Human keypoint data:
====
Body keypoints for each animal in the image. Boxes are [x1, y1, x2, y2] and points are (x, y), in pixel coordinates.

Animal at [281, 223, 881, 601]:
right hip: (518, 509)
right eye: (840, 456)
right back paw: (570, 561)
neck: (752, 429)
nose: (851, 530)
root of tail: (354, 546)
====
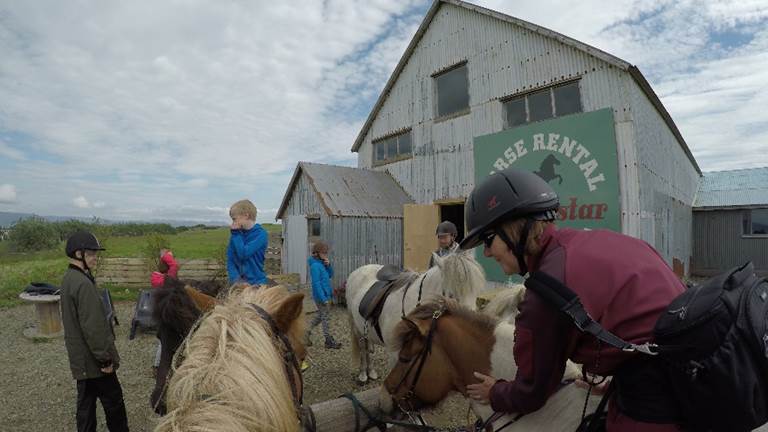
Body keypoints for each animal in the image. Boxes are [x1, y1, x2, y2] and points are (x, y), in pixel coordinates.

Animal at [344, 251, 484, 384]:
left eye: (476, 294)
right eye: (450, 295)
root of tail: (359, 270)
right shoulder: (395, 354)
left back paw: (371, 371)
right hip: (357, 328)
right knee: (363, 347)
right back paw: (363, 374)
====
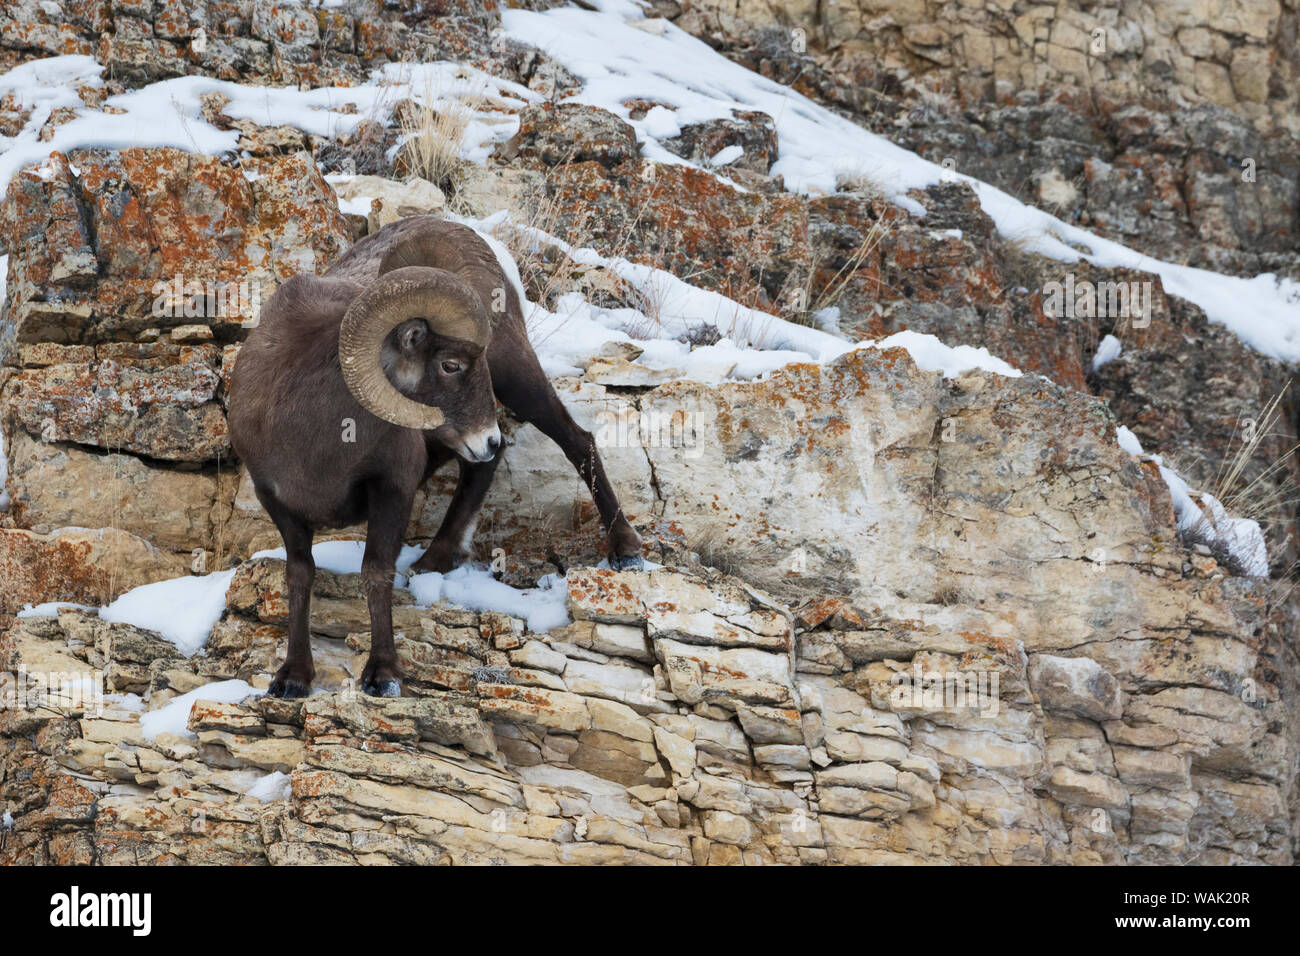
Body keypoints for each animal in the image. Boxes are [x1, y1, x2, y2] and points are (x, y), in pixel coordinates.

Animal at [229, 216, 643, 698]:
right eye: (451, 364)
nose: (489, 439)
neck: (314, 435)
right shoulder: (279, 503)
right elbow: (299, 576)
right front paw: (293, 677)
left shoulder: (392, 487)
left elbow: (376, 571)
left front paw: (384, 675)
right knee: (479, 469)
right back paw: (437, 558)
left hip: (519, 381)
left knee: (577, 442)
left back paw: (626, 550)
====
| WHAT IS REQUIRED |
What is needed is an exact copy of the lines above, from the one containing "right hip: (518, 509)" through the one containing "root of tail: (354, 546)", with nothing added.

| ANSWER SPACE |
right hip: (518, 509)
right eye: (840, 456)
right back paw: (570, 561)
neck: (752, 429)
nose: (851, 530)
root of tail: (354, 546)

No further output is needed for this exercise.